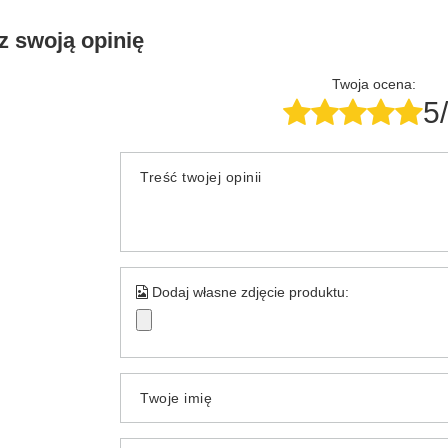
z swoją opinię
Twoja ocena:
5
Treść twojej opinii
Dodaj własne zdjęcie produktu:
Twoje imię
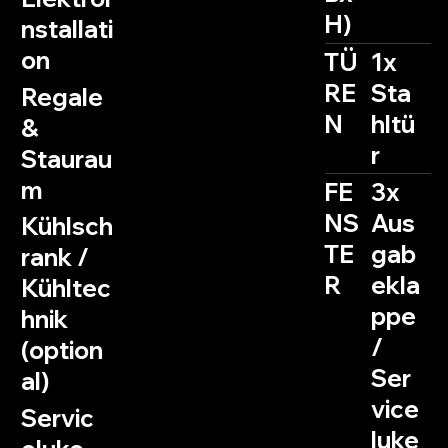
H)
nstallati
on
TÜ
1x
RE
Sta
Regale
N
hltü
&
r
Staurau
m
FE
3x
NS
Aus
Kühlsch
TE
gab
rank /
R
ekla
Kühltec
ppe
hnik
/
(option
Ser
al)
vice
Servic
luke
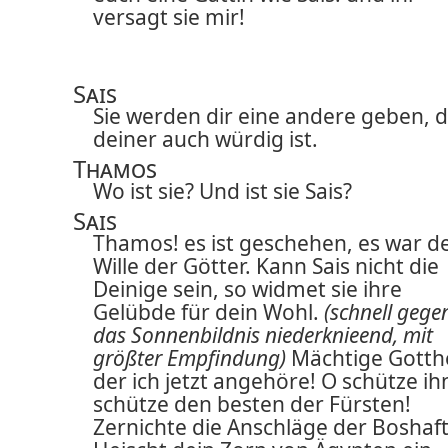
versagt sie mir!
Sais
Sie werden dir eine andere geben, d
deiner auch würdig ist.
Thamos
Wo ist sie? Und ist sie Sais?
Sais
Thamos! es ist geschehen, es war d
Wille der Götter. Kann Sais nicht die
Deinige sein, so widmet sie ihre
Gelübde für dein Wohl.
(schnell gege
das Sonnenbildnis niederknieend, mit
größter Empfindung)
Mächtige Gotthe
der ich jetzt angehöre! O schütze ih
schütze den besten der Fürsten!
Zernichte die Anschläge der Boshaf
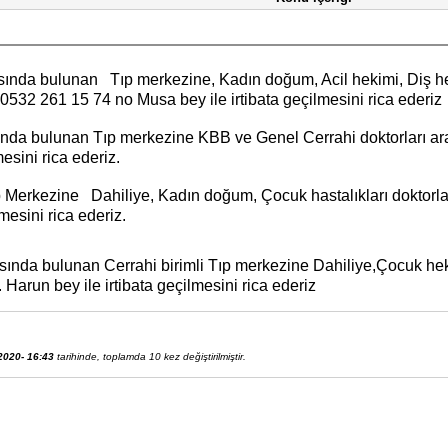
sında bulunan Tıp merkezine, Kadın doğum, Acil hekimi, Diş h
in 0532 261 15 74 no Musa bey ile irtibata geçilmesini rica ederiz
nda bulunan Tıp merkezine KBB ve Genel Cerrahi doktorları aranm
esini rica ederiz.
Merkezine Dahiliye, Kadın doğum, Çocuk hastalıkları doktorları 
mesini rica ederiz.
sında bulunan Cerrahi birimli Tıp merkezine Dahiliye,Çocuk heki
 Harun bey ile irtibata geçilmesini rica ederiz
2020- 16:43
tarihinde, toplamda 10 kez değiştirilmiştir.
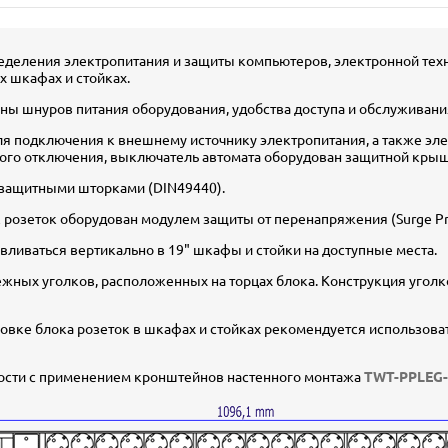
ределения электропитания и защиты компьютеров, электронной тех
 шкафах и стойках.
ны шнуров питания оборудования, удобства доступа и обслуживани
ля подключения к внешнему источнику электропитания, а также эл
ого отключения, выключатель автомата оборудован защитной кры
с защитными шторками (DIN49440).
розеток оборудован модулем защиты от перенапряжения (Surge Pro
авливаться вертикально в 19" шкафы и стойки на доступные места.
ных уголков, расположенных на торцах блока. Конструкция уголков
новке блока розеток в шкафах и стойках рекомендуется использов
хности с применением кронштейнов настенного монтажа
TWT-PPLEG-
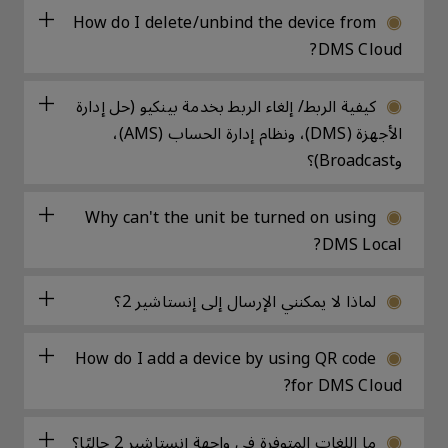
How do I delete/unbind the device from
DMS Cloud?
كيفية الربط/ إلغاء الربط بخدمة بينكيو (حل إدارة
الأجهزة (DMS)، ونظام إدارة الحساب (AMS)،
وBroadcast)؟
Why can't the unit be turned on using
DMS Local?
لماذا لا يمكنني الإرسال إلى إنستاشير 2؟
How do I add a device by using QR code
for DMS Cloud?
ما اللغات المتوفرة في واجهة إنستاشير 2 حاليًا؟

-------------------------

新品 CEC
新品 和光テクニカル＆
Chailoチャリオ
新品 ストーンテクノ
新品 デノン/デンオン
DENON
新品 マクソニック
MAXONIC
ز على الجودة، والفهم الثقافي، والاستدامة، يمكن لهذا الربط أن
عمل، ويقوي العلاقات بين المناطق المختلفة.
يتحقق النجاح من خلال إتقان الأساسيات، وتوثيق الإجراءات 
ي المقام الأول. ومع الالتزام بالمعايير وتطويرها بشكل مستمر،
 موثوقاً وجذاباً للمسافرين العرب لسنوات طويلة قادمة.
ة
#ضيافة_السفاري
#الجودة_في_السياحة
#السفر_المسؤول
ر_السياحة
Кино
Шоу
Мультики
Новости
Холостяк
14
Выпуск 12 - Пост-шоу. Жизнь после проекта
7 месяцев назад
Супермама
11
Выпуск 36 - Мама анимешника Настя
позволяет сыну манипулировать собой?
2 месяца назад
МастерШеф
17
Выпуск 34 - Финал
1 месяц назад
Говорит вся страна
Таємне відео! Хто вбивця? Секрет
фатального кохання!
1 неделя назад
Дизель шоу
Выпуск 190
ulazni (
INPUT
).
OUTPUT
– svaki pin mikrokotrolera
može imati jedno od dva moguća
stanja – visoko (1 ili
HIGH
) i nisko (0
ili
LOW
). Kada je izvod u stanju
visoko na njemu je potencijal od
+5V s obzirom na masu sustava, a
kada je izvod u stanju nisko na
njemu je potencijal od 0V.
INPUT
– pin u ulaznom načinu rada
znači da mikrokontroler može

-------------------------

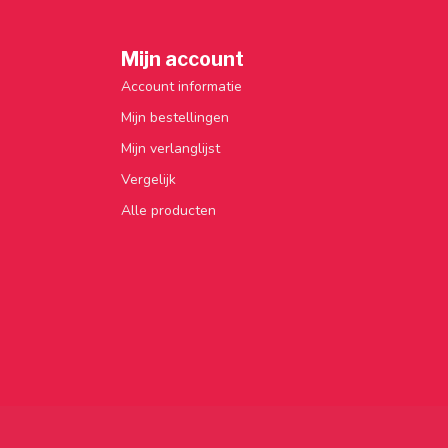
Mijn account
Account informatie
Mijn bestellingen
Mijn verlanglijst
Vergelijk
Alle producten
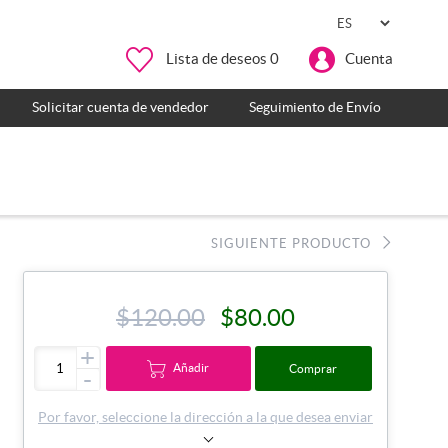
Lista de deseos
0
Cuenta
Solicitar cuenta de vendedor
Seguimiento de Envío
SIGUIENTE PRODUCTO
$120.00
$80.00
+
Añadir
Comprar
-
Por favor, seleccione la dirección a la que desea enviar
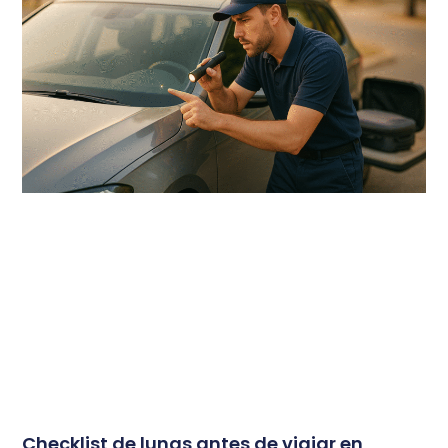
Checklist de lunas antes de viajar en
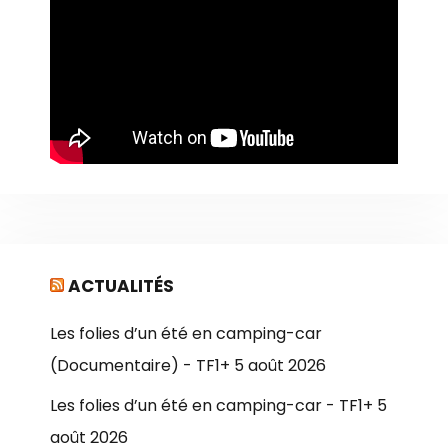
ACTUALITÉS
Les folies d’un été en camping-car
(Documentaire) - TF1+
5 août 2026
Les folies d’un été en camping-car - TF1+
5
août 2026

-------------------------

▶ _YOUR ASSIGNMENT_
Above are the entries; copy every line among them that contains the word "geçilmesini".

▶ _WRITTEN RESPONSE_
in 0532 261 15 74 no Musa bey ile irtibata geçilmesini rica ederiz
 Harun bey ile irtibata geçilmesini rica ederiz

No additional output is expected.